» **Problem description**
Show each line of the listing in which the word "review" occurs.

────────

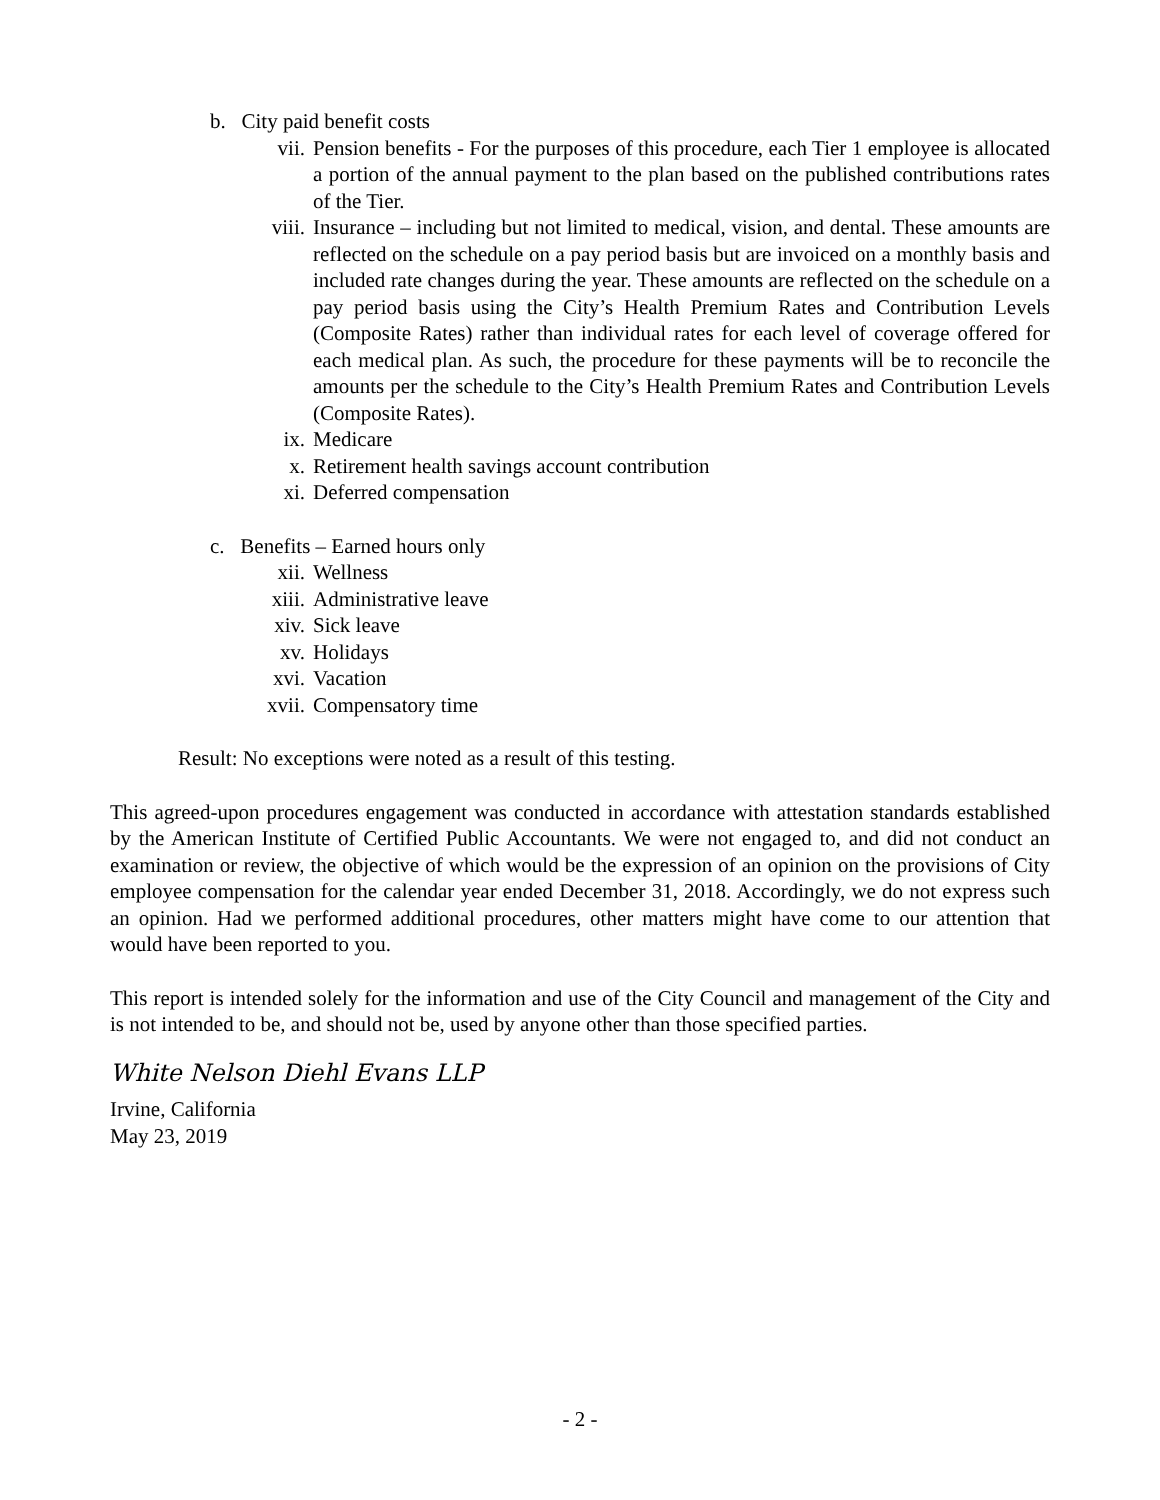b. City paid benefit costs
vii. Pension benefits - For the purposes of this procedure, each Tier 1 employee is allocated a portion of the annual payment to the plan based on the published contributions rates of the Tier.
viii. Insurance – including but not limited to medical, vision, and dental. These amounts are reflected on the schedule on a pay period basis but are invoiced on a monthly basis and included rate changes during the year. These amounts are reflected on the schedule on a pay period basis using the City’s Health Premium Rates and Contribution Levels (Composite Rates) rather than individual rates for each level of coverage offered for each medical plan. As such, the procedure for these payments will be to reconcile the amounts per the schedule to the City’s Health Premium Rates and Contribution Levels (Composite Rates).
ix. Medicare
x. Retirement health savings account contribution
xi. Deferred compensation
c. Benefits – Earned hours only
xii. Wellness
xiii. Administrative leave
xiv. Sick leave
xv. Holidays
xvi. Vacation
xvii. Compensatory time
Result: No exceptions were noted as a result of this testing.
This agreed-upon procedures engagement was conducted in accordance with attestation standards established by the American Institute of Certified Public Accountants. We were not engaged to, and did not conduct an examination or review, the objective of which would be the expression of an opinion on the provisions of City employee compensation for the calendar year ended December 31, 2018. Accordingly, we do not express such an opinion. Had we performed additional procedures, other matters might have come to our attention that would have been reported to you.
This report is intended solely for the information and use of the City Council and management of the City and is not intended to be, and should not be, used by anyone other than those specified parties.
White Nelson Diehl Evans LLP
Irvine, California
May 23, 2019
- 2 -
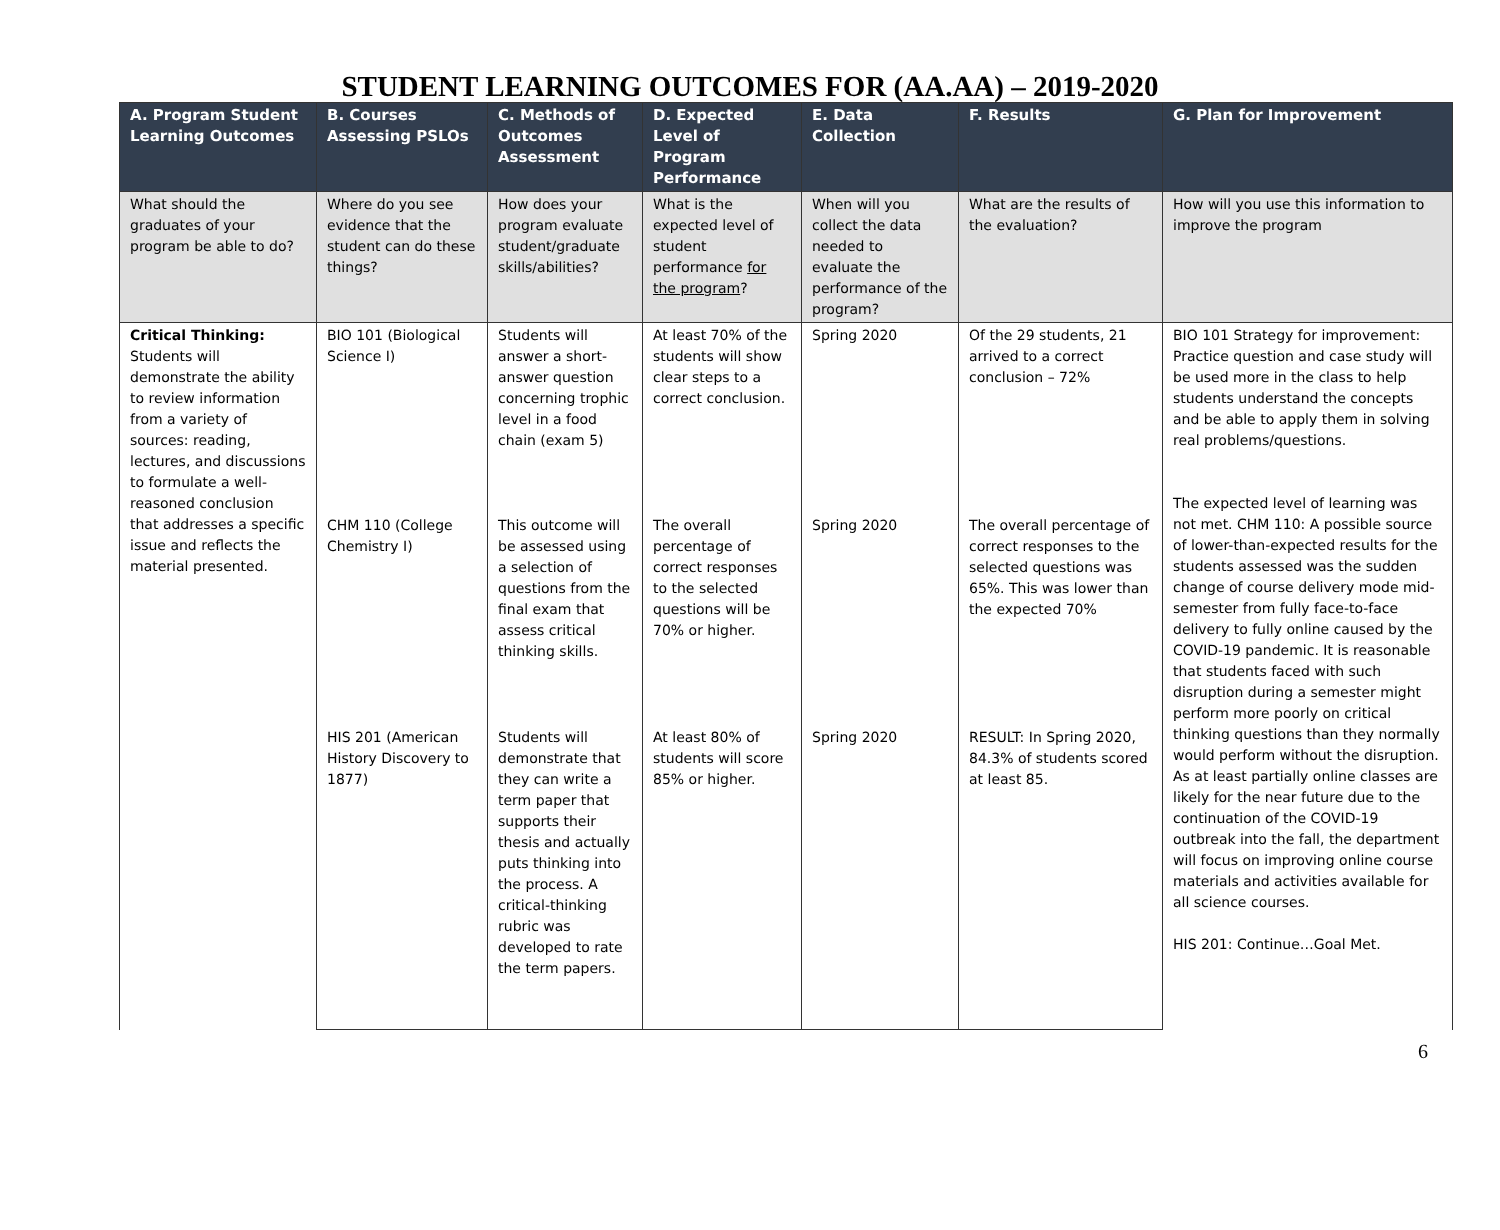STUDENT LEARNING OUTCOMES FOR (AA.AA) – 2019-2020
| A. Program Student Learning Outcomes | B. Courses Assessing PSLOs | C. Methods of Outcomes Assessment | D. Expected Level of Program Performance | E. Data Collection | F. Results | G. Plan for Improvement |
| --- | --- | --- | --- | --- | --- | --- |
| What should the graduates of your program be able to do? | Where do you see evidence that the student can do these things? | How does your program evaluate student/graduate skills/abilities? | What is the expected level of student performance for the program ? | When will you collect the data needed to evaluate the performance of the program? | What are the results of the evaluation? | How will you use this information to improve the program |
| Critical Thinking: Students will demonstrate the ability to review information from a variety of sources: reading, lectures, and discussions to formulate a well-reasoned conclusion that addresses a specific issue and reflects the material presented. | BIO 101 (Biological Science I) | Students will answer a short-answer question concerning trophic level in a food chain (exam 5) | At least 70% of the students will show clear steps to a correct conclusion. | Spring 2020 | Of the 29 students, 21 arrived to a correct conclusion – 72% | BIO 101 Strategy for improvement: Practice question and case study will be used more in the class to help students understand the concepts and be able to apply them in solving real problems/questions. The expected level of learning was not met. CHM 110: A possible source of lower-than-expected results for the students assessed was the sudden change of course delivery mode mid-semester from fully face-to-face delivery to fully online caused by the COVID-19 pandemic. It is reasonable that students faced with such disruption during a semester might perform more poorly on critical thinking questions than they normally would perform without the disruption. As at least partially online classes are likely for the near future due to the continuation of the COVID-19 outbreak into the fall, the department will focus on improving online course materials and activities available for all science courses. HIS 201: Continue…Goal Met. |
| | CHM 110 (College Chemistry I) | This outcome will be assessed using a selection of questions from the final exam that assess critical thinking skills. | The overall percentage of correct responses to the selected questions will be 70% or higher. | Spring 2020 | The overall percentage of correct responses to the selected questions was 65%. This was lower than the expected 70% | |
| | HIS 201 (American History Discovery to 1877) | Students will demonstrate that they can write a term paper that supports their thesis and actually puts thinking into the process. A critical-thinking rubric was developed to rate the term papers. | At least 80% of students will score 85% or higher. | Spring 2020 | RESULT: In Spring 2020, 84.3% of students scored at least 85. | |
6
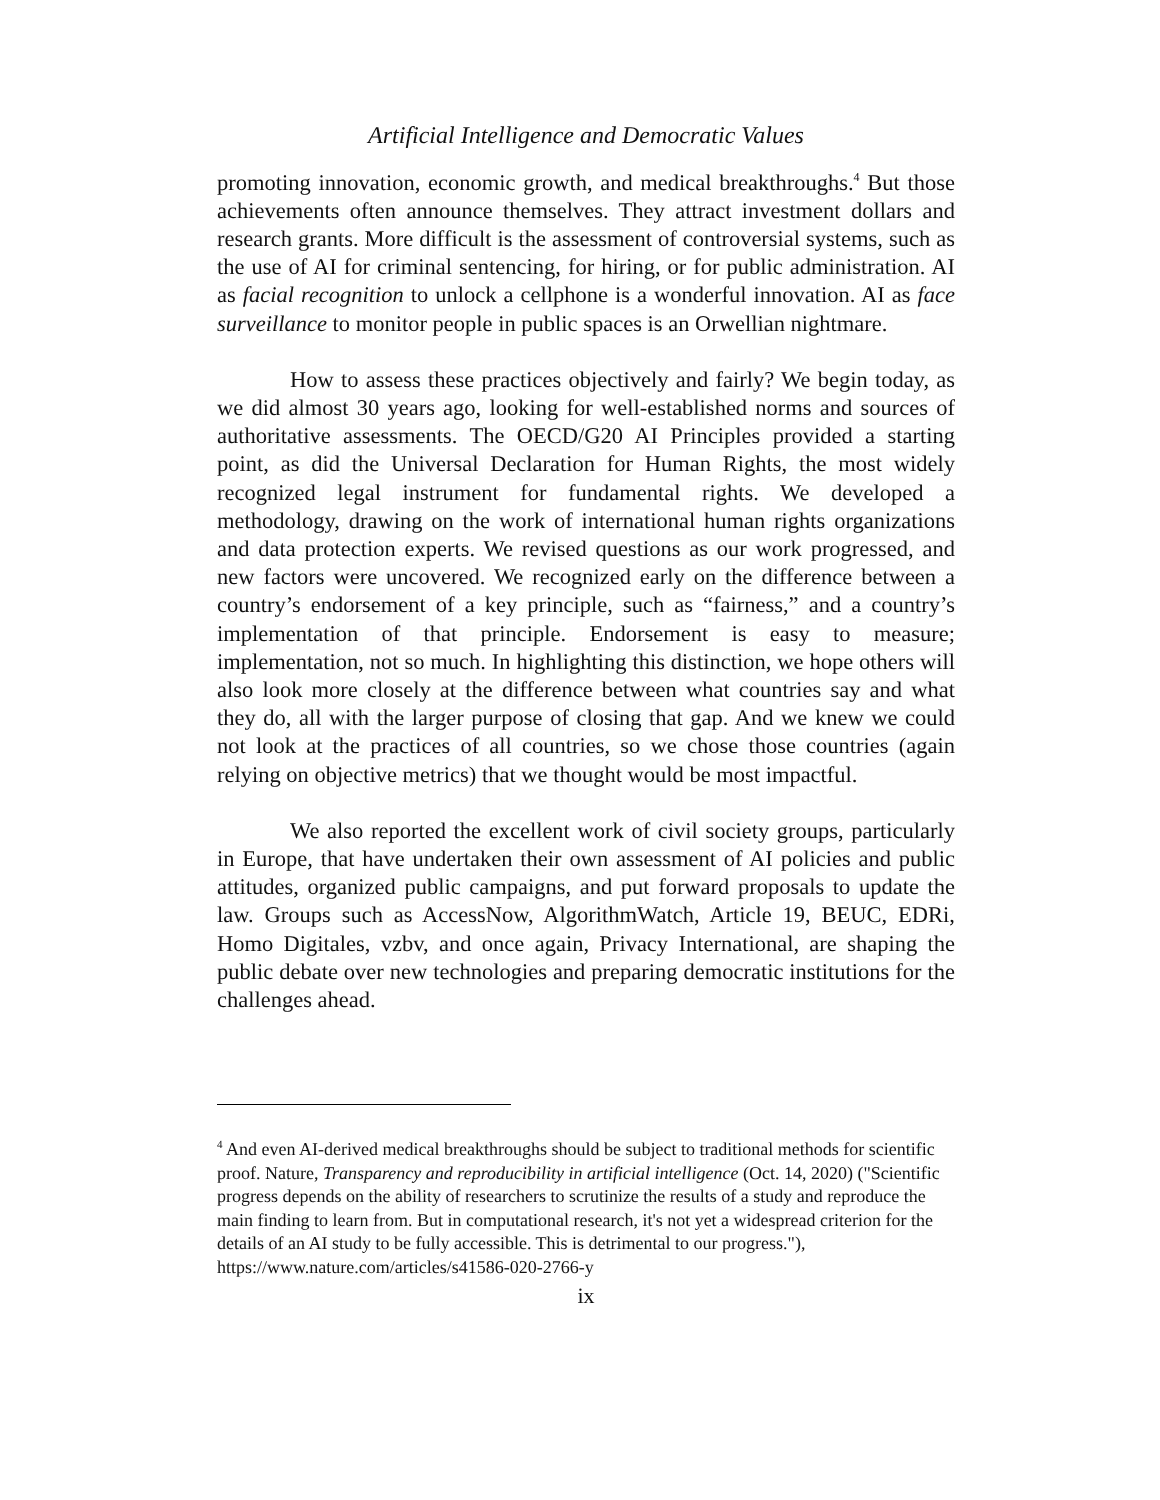Artificial Intelligence and Democratic Values
promoting innovation, economic growth, and medical breakthroughs.<sup>4</sup> But those achievements often announce themselves. They attract investment dollars and research grants. More difficult is the assessment of controversial systems, such as the use of AI for criminal sentencing, for hiring, or for public administration. AI as facial recognition to unlock a cellphone is a wonderful innovation. AI as face surveillance to monitor people in public spaces is an Orwellian nightmare.
How to assess these practices objectively and fairly? We begin today, as we did almost 30 years ago, looking for well-established norms and sources of authoritative assessments. The OECD/G20 AI Principles provided a starting point, as did the Universal Declaration for Human Rights, the most widely recognized legal instrument for fundamental rights. We developed a methodology, drawing on the work of international human rights organizations and data protection experts. We revised questions as our work progressed, and new factors were uncovered. We recognized early on the difference between a country’s endorsement of a key principle, such as “fairness,” and a country’s implementation of that principle. Endorsement is easy to measure; implementation, not so much. In highlighting this distinction, we hope others will also look more closely at the difference between what countries say and what they do, all with the larger purpose of closing that gap. And we knew we could not look at the practices of all countries, so we chose those countries (again relying on objective metrics) that we thought would be most impactful.
We also reported the excellent work of civil society groups, particularly in Europe, that have undertaken their own assessment of AI policies and public attitudes, organized public campaigns, and put forward proposals to update the law. Groups such as AccessNow, AlgorithmWatch, Article 19, BEUC, EDRi, Homo Digitales, vzbv, and once again, Privacy International, are shaping the public debate over new technologies and preparing democratic institutions for the challenges ahead.
<sup>4</sup> And even AI-derived medical breakthroughs should be subject to traditional methods for scientific proof. Nature, Transparency and reproducibility in artificial intelligence (Oct. 14, 2020) ("Scientific progress depends on the ability of researchers to scrutinize the results of a study and reproduce the main finding to learn from. But in computational research, it's not yet a widespread criterion for the details of an AI study to be fully accessible. This is detrimental to our progress."), https://www.nature.com/articles/s41586-020-2766-y
ix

────────

» **Written solution**
This agreed-upon procedures engagement was conducted in accordance with attestation standards established by the American Institute of Certified Public Accountants. We were not engaged to, and did not conduct an examination or review, the objective of which would be the expression of an opinion on the provisions of City employee compensation for the calendar year ended December 31, 2018. Accordingly, we do not express such an opinion. Had we performed additional procedures, other matters might have come to our attention that would have been reported to you.
| Critical Thinking: Students will demonstrate the ability to review information from a variety of sources: reading, lectures, and discussions to formulate a well-reasoned conclusion that addresses a specific issue and reflects the material presented. | BIO 101 (Biological Science I) | Students will answer a short-answer question concerning trophic level in a food chain (exam 5) | At least 70% of the students will show clear steps to a correct conclusion. | Spring 2020 | Of the 29 students, 21 arrived to a correct conclusion – 72% | BIO 101 Strategy for improvement: Practice question and case study will be used more in the class to help students understand the concepts and be able to apply them in solving real problems/questions. The expected level of learning was not met. CHM 110: A possible source of lower-than-expected results for the students assessed was the sudden change of course delivery mode mid-semester from fully face-to-face delivery to fully online caused by the COVID-19 pandemic. It is reasonable that students faced with such disruption during a semester might perform more poorly on critical thinking questions than they normally would perform without the disruption. As at least partially online classes are likely for the near future due to the continuation of the COVID-19 outbreak into the fall, the department will focus on improving online course materials and activities available for all science courses. HIS 201: Continue…Goal Met. |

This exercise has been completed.